A new research paper estimates that roughly 85% of couples will utilize long term care (LTC) prior to death – but the impact will vary considerably based on a number of factors.

Long-term care expenses represent a known unknown in retirement planning. A large majority of households will need some sort of LTC support as they age, and costs for certain types of long term care, like nursing homes, can run over $100,000 per year, according to the paper.

However, most families will not incur hundreds of thousands of dollars of expenses. Who’s at risk? A group from UBS Wealth Management uses a simulation-based framework to analyze how often LTC expenses are likely to cause ruin in an otherwise prudently constructed financial plan.

Using nationwide cost averages and specific inflation rates, their analysis indicates that the median couple will incur $184,000 in LTC expenses between age 65 and death. Roughly 25% of couples will incur expenses of more than $500,000, and 10% of couples will incur expenses greater than $1 million.

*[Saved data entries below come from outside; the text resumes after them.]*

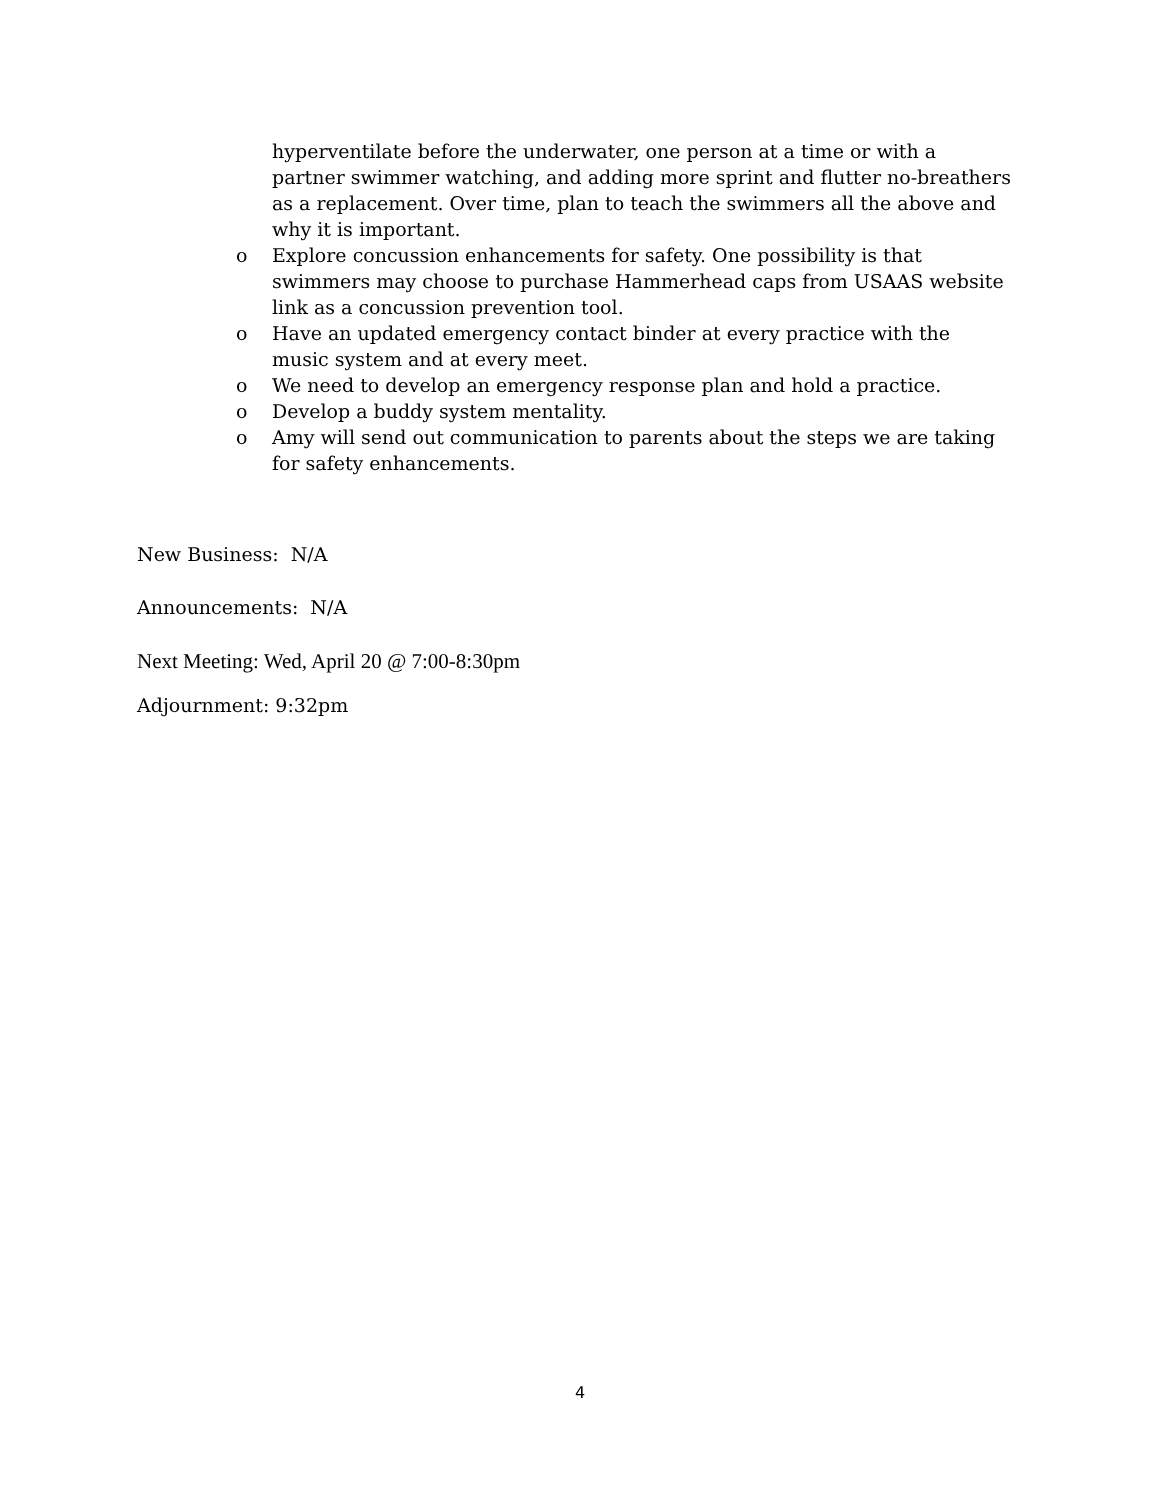hyperventilate before the underwater, one person at a time or with a partner swimmer watching, and adding more sprint and flutter no-breathers as a replacement. Over time, plan to teach the swimmers all the above and why it is important.
o Explore concussion enhancements for safety. One possibility is that swimmers may choose to purchase Hammerhead caps from USAAS website link as a concussion prevention tool.
o Have an updated emergency contact binder at every practice with the music system and at every meet.
o We need to develop an emergency response plan and hold a practice.
o Develop a buddy system mentality.
o Amy will send out communication to parents about the steps we are taking for safety enhancements.
New Business: N/A
Announcements: N/A
Next Meeting: Wed, April 20 @ 7:00-8:30pm
Adjournment: 9:32pm
4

Or you could be one of the 15% of families who will have no LTC expenses at all.

The researchers conclude that:


  • Most couples will utilize some type of long term care service during their later years.

  • The median lifetime LTC expense for a couple that is healthy and 65 years old in 2016 will be $184,000.

  • Some households will experience much higher lifetime expenses — up to $3 million.

  • Not including LTC in a retirement plan will result in overestimating the sustainability of the plan.

  • Women, in particular, need to incorporate clear plans for handling LTC expenses.


In summary, financial plans that don't incorporate long term care expenses can significantly overestimate the long-term sustainability of the plan.